O porta-voz do exército israelense para o árabe, Avichay Adraee, alertou moradores de várias cidades do sul, destacando que pessoas próximas a operativos ou instalações do Hezbollah estariam em risco. A comunicação ocorreu por meio das redes sociais.

A agência de notícias oficial do Líbano, a NNA, informou deslocamento em massa de moradores em três aldeias afetadas e registrou um ataque a uma delas, conforme relato de autoridades locais.

Na noite desta sexta, ataques aéreos israelenses provocaram mortes em Tiro, chegando a sete óbitos em uma única cidade, segundo informações da Defesa Civil Libanesa. Familiares descreveram danos significativos em residências próximas a hospitais.

Naim Qasem, líder do Hezbollah, reiterou a exigência de um cessar-fogo global sem permitir que Israel estabeleça liberdade para ataques. A posição do grupo manteve-se como condição para qualquer acordo duradouro.

O ministro da Defesa de Israel disse que as operações devem continuar até alcançar a desarticulação de infraestrutura considerada terrorista, caso o Hezbollah persista nos ataques. As declarações reforçam a continuidade das ações militares.

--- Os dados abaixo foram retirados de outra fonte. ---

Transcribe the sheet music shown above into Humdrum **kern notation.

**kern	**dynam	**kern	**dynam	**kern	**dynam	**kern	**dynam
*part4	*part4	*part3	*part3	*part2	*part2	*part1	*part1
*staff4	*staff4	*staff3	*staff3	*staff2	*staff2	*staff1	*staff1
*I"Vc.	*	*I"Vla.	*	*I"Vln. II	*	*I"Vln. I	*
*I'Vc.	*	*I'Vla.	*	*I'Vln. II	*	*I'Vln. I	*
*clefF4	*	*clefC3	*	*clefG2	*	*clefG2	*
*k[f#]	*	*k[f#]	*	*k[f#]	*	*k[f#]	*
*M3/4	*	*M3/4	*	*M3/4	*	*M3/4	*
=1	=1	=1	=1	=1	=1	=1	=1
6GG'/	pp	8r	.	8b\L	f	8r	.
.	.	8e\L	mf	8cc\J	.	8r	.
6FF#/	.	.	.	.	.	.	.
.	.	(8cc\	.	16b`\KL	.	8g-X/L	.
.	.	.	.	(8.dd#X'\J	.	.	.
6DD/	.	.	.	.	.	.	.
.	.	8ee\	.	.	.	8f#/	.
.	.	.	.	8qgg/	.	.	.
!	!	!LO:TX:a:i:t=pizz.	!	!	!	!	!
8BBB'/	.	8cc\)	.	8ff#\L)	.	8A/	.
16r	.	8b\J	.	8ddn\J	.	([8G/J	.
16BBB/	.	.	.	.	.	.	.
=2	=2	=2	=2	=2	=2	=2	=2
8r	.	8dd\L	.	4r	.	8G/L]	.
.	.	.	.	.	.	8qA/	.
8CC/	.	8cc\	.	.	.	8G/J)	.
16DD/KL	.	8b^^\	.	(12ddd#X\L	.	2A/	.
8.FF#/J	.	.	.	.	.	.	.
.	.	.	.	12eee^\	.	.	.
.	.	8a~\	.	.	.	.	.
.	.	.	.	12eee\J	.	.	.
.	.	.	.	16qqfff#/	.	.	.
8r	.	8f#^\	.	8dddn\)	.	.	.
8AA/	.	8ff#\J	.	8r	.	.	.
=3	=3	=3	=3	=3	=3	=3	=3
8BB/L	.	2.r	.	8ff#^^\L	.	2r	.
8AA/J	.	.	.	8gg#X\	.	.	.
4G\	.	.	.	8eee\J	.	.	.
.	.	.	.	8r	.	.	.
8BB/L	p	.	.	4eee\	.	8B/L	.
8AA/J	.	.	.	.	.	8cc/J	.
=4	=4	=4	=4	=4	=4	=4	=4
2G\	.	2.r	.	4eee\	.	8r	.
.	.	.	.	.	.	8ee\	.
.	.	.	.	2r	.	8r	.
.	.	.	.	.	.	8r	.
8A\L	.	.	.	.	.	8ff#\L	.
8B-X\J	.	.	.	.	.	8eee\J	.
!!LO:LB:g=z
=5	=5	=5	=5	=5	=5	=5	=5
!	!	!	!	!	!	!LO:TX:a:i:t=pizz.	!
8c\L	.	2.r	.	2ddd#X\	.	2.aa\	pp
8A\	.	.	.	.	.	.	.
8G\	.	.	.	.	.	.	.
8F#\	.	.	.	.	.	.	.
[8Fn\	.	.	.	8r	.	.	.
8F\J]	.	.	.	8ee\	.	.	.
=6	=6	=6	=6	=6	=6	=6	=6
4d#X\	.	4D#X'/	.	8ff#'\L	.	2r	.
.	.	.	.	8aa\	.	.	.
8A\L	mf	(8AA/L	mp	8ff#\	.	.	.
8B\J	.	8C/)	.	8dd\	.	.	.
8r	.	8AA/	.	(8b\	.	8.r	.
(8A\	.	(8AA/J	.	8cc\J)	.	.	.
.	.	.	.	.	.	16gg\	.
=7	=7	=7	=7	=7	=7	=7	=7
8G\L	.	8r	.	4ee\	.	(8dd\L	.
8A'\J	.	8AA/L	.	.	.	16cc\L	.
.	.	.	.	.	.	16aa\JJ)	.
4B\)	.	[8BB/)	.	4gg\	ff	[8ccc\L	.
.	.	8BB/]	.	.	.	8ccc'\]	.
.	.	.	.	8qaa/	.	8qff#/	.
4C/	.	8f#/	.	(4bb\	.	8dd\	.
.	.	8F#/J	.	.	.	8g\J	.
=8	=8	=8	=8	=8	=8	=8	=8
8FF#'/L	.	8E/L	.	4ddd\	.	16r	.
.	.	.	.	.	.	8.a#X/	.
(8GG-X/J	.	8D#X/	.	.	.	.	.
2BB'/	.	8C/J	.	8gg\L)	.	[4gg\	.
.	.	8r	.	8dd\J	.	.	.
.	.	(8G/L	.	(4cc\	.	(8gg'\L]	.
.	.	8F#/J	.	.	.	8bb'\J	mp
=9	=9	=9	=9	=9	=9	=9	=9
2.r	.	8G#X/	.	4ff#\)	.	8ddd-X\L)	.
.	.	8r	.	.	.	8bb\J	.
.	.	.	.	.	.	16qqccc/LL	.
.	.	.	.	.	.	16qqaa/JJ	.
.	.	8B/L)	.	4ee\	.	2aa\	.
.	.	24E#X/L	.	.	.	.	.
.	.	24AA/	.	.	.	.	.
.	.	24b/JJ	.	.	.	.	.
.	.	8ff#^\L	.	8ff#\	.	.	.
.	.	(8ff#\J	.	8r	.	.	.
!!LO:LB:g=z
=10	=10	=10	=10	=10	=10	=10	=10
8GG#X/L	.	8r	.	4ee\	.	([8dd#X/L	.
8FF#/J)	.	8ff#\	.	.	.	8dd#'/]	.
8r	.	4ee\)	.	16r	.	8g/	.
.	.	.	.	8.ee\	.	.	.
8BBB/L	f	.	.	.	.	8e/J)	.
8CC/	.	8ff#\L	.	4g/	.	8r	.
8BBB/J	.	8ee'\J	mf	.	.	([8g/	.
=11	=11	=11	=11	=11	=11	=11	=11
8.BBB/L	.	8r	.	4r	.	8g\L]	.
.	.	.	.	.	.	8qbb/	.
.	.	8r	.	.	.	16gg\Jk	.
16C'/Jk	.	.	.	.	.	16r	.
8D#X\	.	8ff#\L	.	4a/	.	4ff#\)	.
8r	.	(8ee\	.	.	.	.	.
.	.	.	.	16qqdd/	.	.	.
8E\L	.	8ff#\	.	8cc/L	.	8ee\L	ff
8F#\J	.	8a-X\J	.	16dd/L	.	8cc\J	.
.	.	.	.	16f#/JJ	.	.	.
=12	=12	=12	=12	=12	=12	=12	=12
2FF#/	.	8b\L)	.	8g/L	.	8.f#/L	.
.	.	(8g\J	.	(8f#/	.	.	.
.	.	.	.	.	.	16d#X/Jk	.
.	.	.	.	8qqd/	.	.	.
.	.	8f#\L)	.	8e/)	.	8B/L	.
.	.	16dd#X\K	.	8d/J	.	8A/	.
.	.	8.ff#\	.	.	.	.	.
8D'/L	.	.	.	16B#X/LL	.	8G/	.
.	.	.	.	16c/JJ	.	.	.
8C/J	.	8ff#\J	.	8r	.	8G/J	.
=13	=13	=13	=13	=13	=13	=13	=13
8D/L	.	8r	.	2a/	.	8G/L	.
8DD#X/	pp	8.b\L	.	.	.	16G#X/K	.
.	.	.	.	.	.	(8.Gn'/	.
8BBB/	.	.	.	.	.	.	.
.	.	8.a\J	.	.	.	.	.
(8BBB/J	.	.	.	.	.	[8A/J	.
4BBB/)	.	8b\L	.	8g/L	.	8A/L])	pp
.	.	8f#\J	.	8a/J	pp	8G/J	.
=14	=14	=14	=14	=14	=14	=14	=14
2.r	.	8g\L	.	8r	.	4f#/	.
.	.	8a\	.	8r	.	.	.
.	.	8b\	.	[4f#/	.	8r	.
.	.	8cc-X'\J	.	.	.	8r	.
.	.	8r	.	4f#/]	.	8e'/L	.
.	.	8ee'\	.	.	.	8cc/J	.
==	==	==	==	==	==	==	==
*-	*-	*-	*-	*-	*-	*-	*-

Ao longo do dia, a ONU ampliou o apelo humanitário para o Líbano, elevando a assistência necessária para 640 milhões de dólares (aproximadamente 3,2 bilhões de reais). O OCHA destacou a vulnerabilidade causada por deslocamentos e pela complexa logística de acolhimento.

O conflito, que se tornou uma das mais graves escaladas na fronteira libanesa em décadas, permanece com riscos elevados para civis e para as negociações regionais, sobretudo entre EUA, Israel e Iran.